Johanna Afrikaner at her home in Riemvasmaak. (Photo: Theo Jephta)

Johanna Afrikaner, 48, arrived in Riemvasmaak in 2011. At the time a councillor was selling plots on which people could build shacks.

Her shack overlooks two broken toilets that were constructed for the community that totals several hundred people, mostly women and children.

“We had a lot of trouble to find somewhere to stay when we first arrived here from Jansenville,” she said. “We build this little shack here.”

Afrikaner still works as a domestic worker in town but she is one of the few people in the community who are still employed.

She is strict about the children wearing masks and her neat yard has been swept. Next door a neighbour is hanging up washing. The community uses water from the tap next to the toilet to do their washing.

“They built the toilets here, but nobody ever came to clean them. Now they are broken. You can’t use them anymore. They are full. Someone stole the doors the other day. It is a pity that they put the only tap we have next to those toilets. You don’t really want to go there. It is terrible,” she said.

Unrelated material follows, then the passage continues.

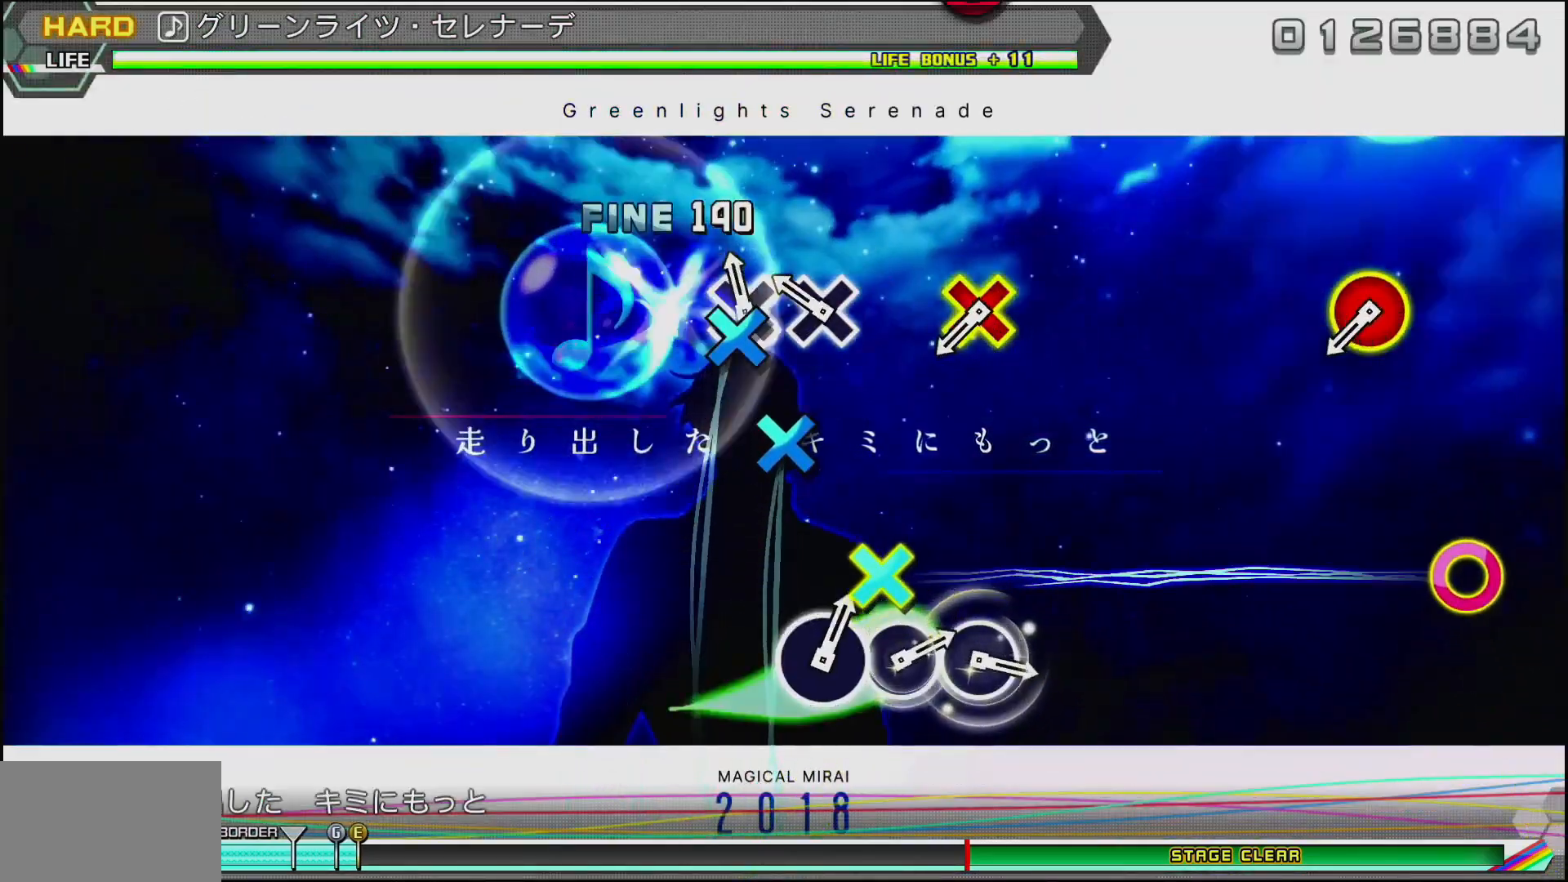
{"buttons": ["CIRCLE", "DPAD_DOWN"], "left_stick": "center", "right_stick": "center", "events": [[33, "CROSS", "down"], [133, "CROSS", "up"], [167, "CROSS", "down"], [283, "CROSS", "up"], [467, "CIRCLE", "down"], [467, "DPAD_DOWN", "down"]]}
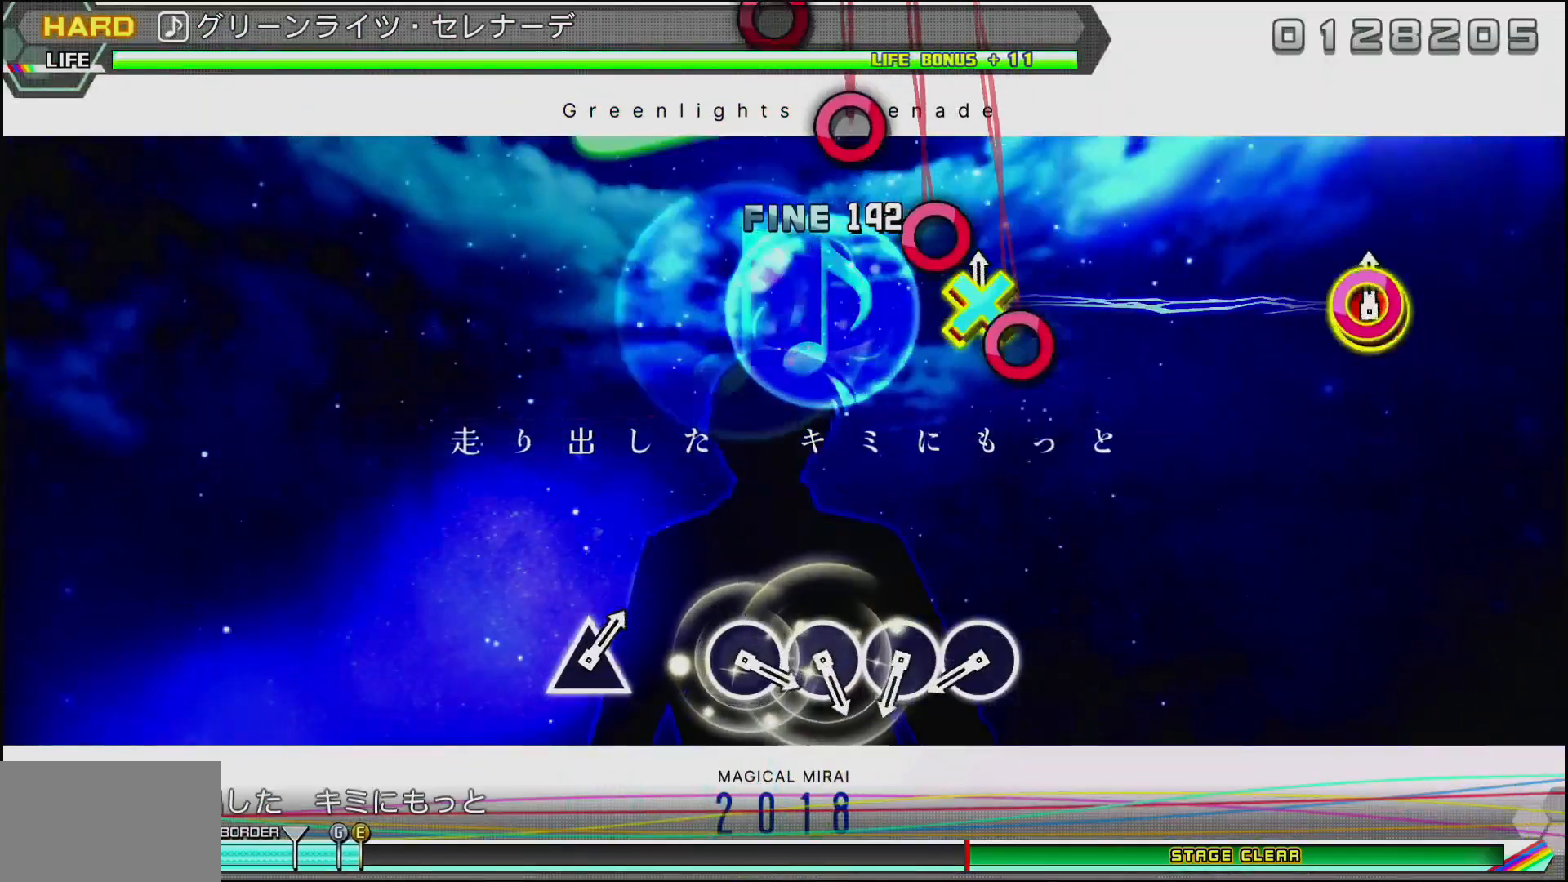
{"buttons": ["CIRCLE"], "left_stick": "center", "right_stick": "center", "events": [[133, "CIRCLE", "up"], [150, "DPAD_DOWN", "up"], [417, "CIRCLE", "down"]]}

She said the Riemvasmaak community now uses buckets which they empty in the open field above the house. “We have never seen a truck collecting the buckets. I don’t think there is one,” she said. “We are really struggling.” 

In its latest annual report, the Dr Beyers Naudé Municipality has identified Riemvasmaak as the top priority for housing development, but added that as housing was a provincial competency “no progress had been made”.

Afrikaner has five children living with her. She said they had put their names on the housing list at the municipality many times. “But they already said they haven’t built this year. And they are not going to be building next year. We have complained a lot, but nothing happens,” she said.

“We don’t have electricity here, but when we can we borrow electricity from the last row of houses that have some,” she said.

Municipal spokesperson Edwardine Abader did not respond to a request for comment but in a response provided to the community after a protest in March, the municipality said housing was a competency of the Department of Human Settlements and that they were just “putting names on the list”.

A report from the town planner stated that Riemvasmaak is among informal settlements in Graaff-Reinet that “will benefit from an upgrade”.

The municipality didn’t address the issue of the broken toilets in their feedback to the communities.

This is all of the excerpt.